Ob van Nistelrooy in Kürze wieder im Presseraum des Volksparkstadions sitzen und von den großen Ambitionen und der starken Mannschaft des HSV sprechen wird, ist aktuell noch völlig offen. Sportvorstand Stefan Kuntz hat sich zwar schon vor der Trennung von Baumgart mit potenziellen Nachfolgern beschäftigt, in die konkreten Gespräche ist der 62-Jährige aber erst nach der Entscheidung vom Sonntag eingestiegen.

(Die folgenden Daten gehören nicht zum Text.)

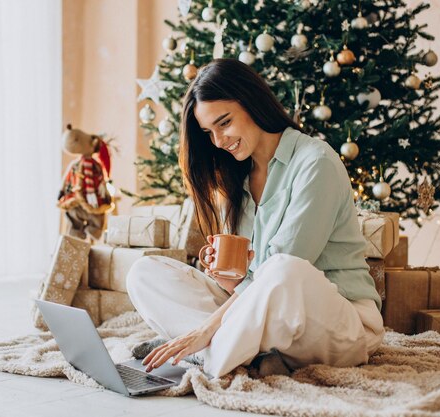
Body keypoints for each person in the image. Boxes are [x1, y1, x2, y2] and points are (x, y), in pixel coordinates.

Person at [126, 58, 384, 378]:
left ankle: (209, 355)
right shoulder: (239, 177)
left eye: (224, 123)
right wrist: (230, 280)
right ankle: (238, 353)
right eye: (209, 132)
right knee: (145, 272)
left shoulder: (316, 163)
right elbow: (253, 283)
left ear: (251, 101)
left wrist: (204, 328)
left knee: (283, 268)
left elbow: (280, 274)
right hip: (273, 320)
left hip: (342, 323)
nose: (218, 141)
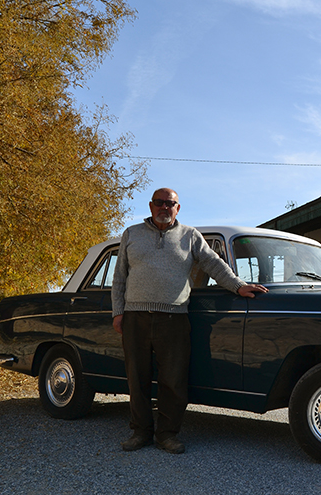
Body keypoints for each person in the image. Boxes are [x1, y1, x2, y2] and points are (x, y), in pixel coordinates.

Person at [111, 188, 268, 454]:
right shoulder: (131, 234)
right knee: (136, 379)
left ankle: (167, 435)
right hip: (135, 318)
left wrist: (238, 285)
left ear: (178, 208)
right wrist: (118, 312)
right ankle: (140, 432)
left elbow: (213, 263)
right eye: (159, 203)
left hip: (174, 317)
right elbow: (119, 277)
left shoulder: (190, 236)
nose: (164, 207)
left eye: (169, 203)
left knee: (173, 380)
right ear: (150, 206)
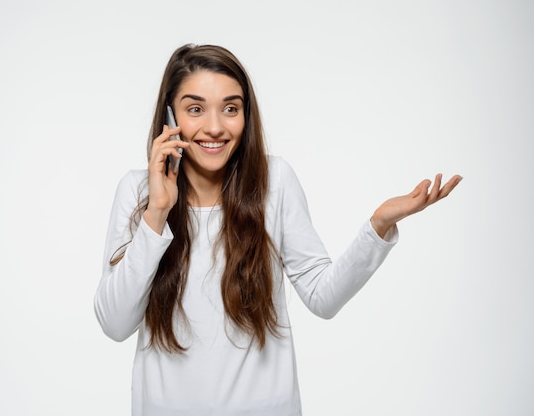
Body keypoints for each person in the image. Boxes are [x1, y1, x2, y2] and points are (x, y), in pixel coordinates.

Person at [94, 44, 462, 416]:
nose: (216, 127)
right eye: (195, 109)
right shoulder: (138, 192)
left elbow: (323, 296)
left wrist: (379, 226)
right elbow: (115, 323)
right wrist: (157, 212)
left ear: (246, 115)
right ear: (169, 117)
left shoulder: (275, 182)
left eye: (231, 109)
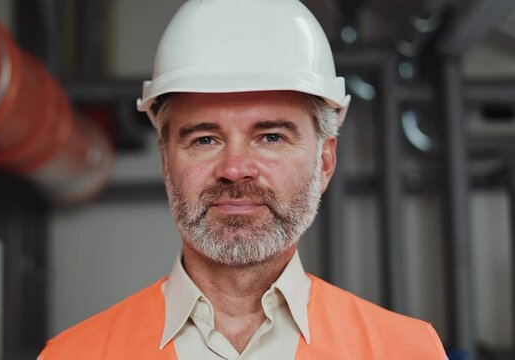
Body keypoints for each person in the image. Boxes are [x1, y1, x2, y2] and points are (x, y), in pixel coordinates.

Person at [39, 0, 447, 358]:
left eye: (270, 137)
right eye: (204, 139)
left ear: (324, 161)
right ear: (166, 163)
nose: (235, 168)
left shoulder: (407, 351)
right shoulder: (73, 355)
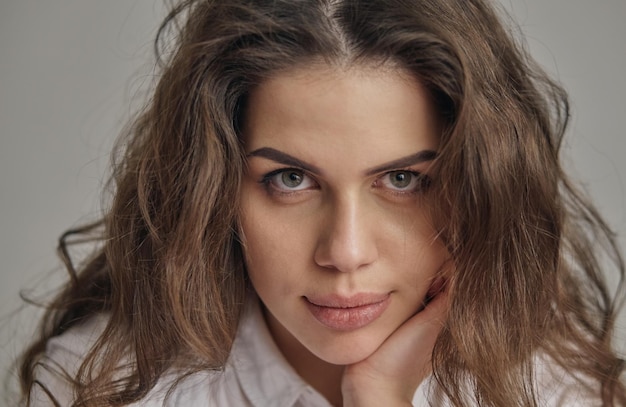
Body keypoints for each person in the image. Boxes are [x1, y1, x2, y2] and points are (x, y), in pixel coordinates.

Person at [17, 0, 626, 405]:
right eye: (289, 180)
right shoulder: (103, 386)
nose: (346, 253)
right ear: (212, 192)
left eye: (403, 181)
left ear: (479, 186)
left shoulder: (553, 390)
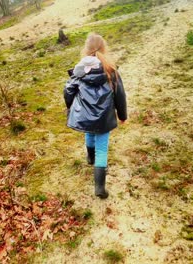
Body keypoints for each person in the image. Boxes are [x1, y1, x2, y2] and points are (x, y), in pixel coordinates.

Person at [63, 33, 127, 199]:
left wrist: (70, 107)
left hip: (84, 115)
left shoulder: (79, 71)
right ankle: (99, 187)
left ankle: (90, 158)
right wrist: (123, 115)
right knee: (102, 149)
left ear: (86, 49)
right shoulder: (111, 71)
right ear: (103, 48)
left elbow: (68, 90)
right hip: (104, 117)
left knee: (89, 133)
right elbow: (120, 95)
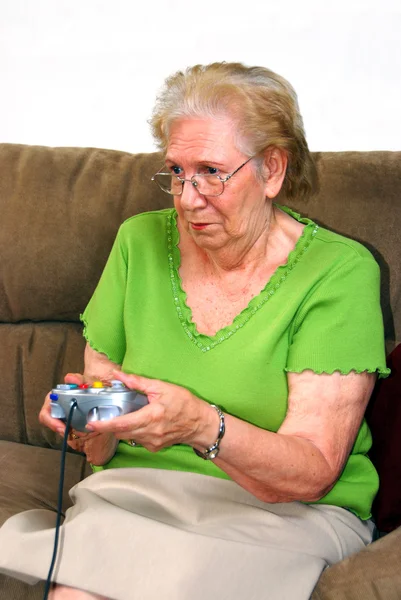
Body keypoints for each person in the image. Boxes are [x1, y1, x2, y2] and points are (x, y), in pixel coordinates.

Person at [0, 62, 389, 600]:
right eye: (176, 172)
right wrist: (86, 422)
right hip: (138, 496)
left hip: (284, 514)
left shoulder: (339, 272)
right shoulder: (137, 243)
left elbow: (313, 471)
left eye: (211, 171)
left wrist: (202, 426)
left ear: (272, 169)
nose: (187, 197)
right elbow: (101, 447)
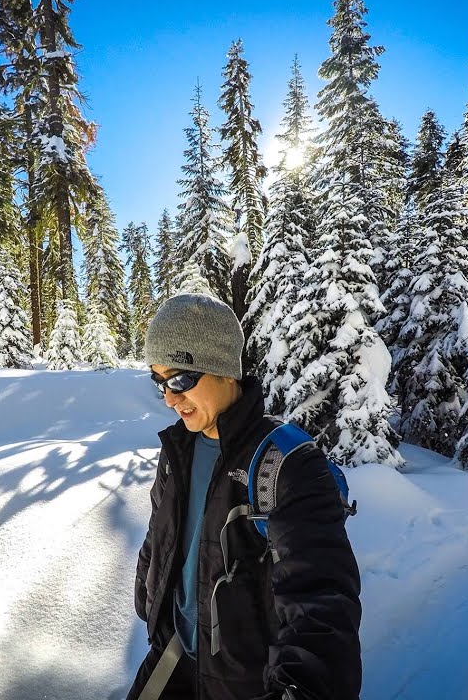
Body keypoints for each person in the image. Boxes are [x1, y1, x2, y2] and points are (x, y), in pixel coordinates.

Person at [127, 292, 362, 700]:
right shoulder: (177, 451)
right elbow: (160, 535)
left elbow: (322, 599)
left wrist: (299, 688)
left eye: (181, 379)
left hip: (245, 684)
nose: (169, 397)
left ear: (225, 370)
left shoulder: (288, 463)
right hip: (171, 655)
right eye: (159, 382)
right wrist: (150, 601)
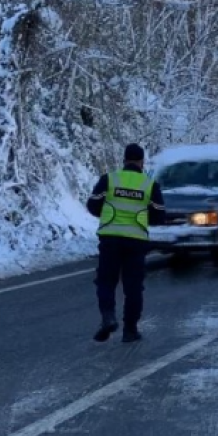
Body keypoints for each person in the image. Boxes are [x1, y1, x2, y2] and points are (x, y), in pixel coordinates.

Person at [85, 143, 165, 343]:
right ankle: (130, 330)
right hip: (136, 241)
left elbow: (93, 204)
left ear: (124, 160)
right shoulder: (149, 184)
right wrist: (143, 218)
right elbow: (159, 215)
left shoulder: (110, 179)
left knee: (106, 281)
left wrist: (107, 215)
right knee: (133, 287)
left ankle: (108, 317)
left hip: (110, 238)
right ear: (141, 162)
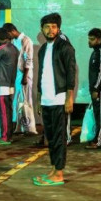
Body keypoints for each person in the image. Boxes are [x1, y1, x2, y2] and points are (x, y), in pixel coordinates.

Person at [34, 13, 76, 186]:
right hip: (46, 99)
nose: (50, 30)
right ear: (42, 29)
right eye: (47, 26)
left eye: (53, 26)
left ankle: (59, 174)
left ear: (58, 28)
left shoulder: (65, 47)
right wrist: (38, 98)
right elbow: (41, 75)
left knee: (59, 138)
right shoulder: (43, 49)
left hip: (59, 99)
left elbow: (71, 73)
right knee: (50, 138)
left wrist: (69, 98)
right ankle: (53, 169)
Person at [0, 27, 19, 146]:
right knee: (8, 111)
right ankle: (8, 136)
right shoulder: (14, 48)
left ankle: (5, 137)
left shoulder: (1, 48)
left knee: (3, 112)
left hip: (1, 83)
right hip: (10, 82)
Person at [3, 22, 34, 135]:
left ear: (12, 31)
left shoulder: (26, 40)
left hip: (24, 74)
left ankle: (28, 127)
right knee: (16, 101)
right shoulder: (13, 41)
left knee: (25, 100)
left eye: (8, 34)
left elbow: (29, 60)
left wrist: (25, 76)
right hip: (16, 74)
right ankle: (17, 126)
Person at [86, 28, 101, 149]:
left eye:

Kuntz und Costa beginnen mit konkreten Gesprächen
Aktuell prüfen Kuntz und Sportdirektor Claus Costa mehrere Optionen. In den Gesprächen geht es in erster Linie darum, auszuloten, ob die Kandidaten der Shortlist überhaupt verfügbar sind und Interesse an dem Job haben. In einem zweiten Schritt prüft der HSV, welches Bild sich der jeweilige Kandidat bereits von dem Kader gemacht hat und welche Lösungsansätze er sieht. Im weiteren Verlauf der Trainersuche spielen natürlich auch die Gehaltsvorstellungen eine Rolle. Denn nicht jeder auf dem Markt verfügbare Coach ist für die Hamburger finanziell zu realisieren.

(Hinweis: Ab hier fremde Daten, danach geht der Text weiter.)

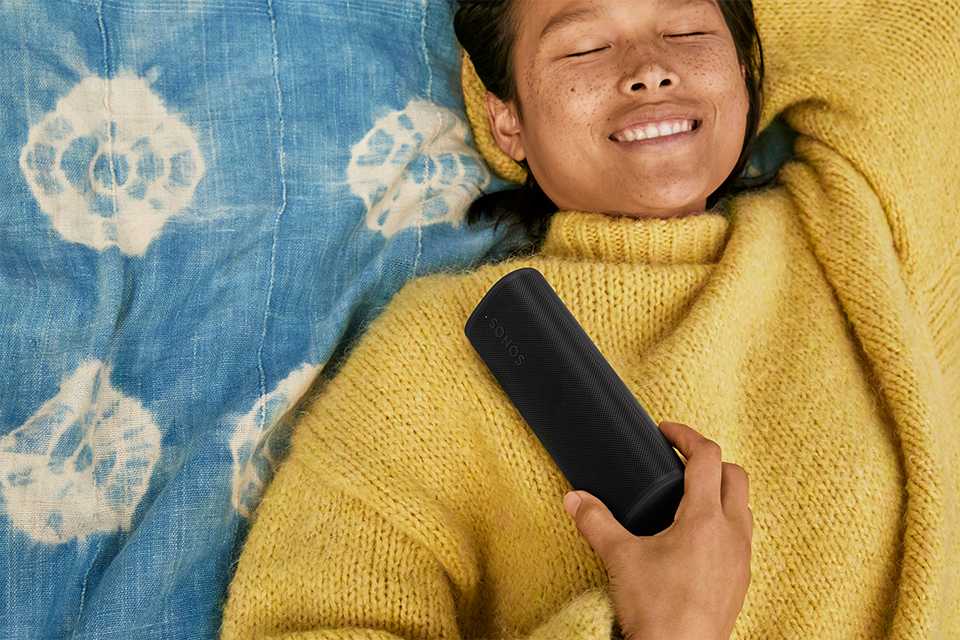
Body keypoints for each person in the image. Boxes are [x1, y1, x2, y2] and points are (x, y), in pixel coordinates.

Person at [218, 1, 960, 638]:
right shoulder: (433, 356)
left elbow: (917, 28)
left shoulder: (854, 234)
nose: (648, 68)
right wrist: (661, 628)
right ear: (504, 121)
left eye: (688, 31)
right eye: (586, 46)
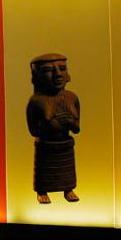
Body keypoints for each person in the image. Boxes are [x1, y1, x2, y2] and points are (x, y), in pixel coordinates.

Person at [26, 53, 81, 204]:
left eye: (62, 68)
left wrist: (69, 122)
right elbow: (33, 131)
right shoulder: (36, 101)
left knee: (67, 173)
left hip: (65, 145)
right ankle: (42, 191)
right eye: (48, 70)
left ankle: (68, 189)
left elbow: (77, 128)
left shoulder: (72, 98)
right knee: (44, 173)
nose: (57, 74)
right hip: (46, 146)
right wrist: (50, 125)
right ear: (37, 76)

Neben van Nistelrooy kursiert auch der Name von Paderborns Lukas Kwasniok im Volkspark. Dieser war schon im Februar Kandidat beim HSV, als sich der damalige Sportvorstand Jonas Boldt schließlich für Baumgart als Nachfolger für den entlassenen Tim Walter entschieden hatte. Diesmal gab es aber zu beiden zweitligaerfahrenen Übungsleitern nach Abendblatt-Informationen genauso wenig eine direkte Kontaktaufnahme wie zu van Nistelrooy.
Kuntz wollte Funkel und Labbadia holen
Spekuliert wird auch über Friedhelm Funkel und Bruno Labbadia. Beide Trainer wollte Kuntz schon in seiner Zeit als Vorstand beim 1. FC Kaiserslautern zwischen 2008 und 2016 auf den Betzenberg holen. Beide Ideen scheiterten an den finanziellen Möglichkeiten. Am Geld dürfte es in der aktuellen Situation nicht scheitern. Sowohl Funkel als auch Labbadia wird in ihrem Umfeld nachgesagt, dass sie sich die Aufgabe vorstellen könnten.

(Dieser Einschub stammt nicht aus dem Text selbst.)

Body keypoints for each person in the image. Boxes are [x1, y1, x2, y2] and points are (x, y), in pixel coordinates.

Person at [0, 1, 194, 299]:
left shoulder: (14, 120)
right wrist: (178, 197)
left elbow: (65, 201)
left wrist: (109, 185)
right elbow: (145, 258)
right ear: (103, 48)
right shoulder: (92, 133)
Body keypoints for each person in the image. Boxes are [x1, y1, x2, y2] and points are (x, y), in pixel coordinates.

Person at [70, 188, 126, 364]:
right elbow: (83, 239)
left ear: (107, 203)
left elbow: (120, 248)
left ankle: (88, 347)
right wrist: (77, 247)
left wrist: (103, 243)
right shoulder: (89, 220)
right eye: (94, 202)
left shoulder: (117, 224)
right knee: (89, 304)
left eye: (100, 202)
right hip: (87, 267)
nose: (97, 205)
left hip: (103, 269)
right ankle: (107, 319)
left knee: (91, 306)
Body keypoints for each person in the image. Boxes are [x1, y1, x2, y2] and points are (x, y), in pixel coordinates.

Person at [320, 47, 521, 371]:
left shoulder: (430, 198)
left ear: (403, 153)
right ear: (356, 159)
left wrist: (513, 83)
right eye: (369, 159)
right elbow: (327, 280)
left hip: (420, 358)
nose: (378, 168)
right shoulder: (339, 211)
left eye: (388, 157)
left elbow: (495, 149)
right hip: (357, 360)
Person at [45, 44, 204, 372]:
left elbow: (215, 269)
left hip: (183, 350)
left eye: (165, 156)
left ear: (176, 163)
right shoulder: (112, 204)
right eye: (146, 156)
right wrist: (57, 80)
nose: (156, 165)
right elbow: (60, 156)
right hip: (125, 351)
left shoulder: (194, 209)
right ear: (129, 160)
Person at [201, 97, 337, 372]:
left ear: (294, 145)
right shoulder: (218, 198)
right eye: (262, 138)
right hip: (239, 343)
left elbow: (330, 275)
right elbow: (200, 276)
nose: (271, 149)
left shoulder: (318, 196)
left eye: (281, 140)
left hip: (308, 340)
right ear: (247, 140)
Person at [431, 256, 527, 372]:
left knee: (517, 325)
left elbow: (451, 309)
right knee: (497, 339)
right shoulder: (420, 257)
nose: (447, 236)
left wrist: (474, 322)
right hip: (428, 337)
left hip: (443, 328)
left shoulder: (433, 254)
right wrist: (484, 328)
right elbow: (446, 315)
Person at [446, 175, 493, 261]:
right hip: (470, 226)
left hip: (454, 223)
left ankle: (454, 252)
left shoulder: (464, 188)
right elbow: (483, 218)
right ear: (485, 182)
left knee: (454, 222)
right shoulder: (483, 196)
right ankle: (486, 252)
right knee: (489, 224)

Ob die beiden mit ihrer Philosophie zur Mannschaft passen, ist allerdings fraglich. Kuntz sucht nicht nur einen Trainer, der eine große Persönlichkeit mitbringt, sondern auch das vorhandene Offensivpotenzial aus dem Kader herausholen kann. Diese Aufgabe wäre wie maßgeschneidert für den früheren Torjäger van Nistelrooy, der sich vor zwei Wochen mit einem 3:0-Sieg gegen Leicester City von Manchester United verabschiedete. Schon bei seinem Einstand elf Tage zuvor hatte er im EFL Cup gegen Leicester 5:2 gewonnen. Nun wird van Nistelrooy selbst als Kandidat für die Nachfolge von Steve Cooper in Leicester gehandelt.
Als van Nistelrooy aus dem HSV-Hotel flüchtete
An van Nistelrooy gibt es in Hamburg aber nicht nur positive Erinnerungen. Als dieser im Januar 2011 nach nur einem Jahr zurück zu Real Madrid wechseln wollte und der HSV ihm die Freigabe verweigerte, ging der erboste Niederländer auf die Barrikaden und stürmte in die Geschäftsstelle. Weil der damalige HSV-Chef Bernd Hoffmann nicht im Büro war, wurde ihm ein Gespräch mit Sportdirektor Bastian Reinhardt angeboten. „Ich will nicht Pipo de Clown sprechen. Ich will den Boss“, soll der Fußballer gesagt haben. Pipo war ein berühmter Clown in den Niederlanden aus einer TV-Serie Ende der 1950er.
- HSV sortiert Öztunali und einen weiteren Profi aus – die Folgen
- Kuntz erklärt HSV-Aus für Baumgart und Nachfolger-Suche
- HSV-Kommentar: Kuntz braucht schnelle Lösung auf Trainerbank
Vor dem Rückrundenstart gegen Schalke soll er dann aus dem Teamhotel ausgebüxt sein, um einen Wechsel zu erzwingen. HSV-Mitarbeiter konnten van Nistelrooy wieder einfangen. Am nächsten Tag dann das Spiel gegen Schalke: Der HSV gewann 1:0 – und van Nistelrooy erzielte das Tor des Tages.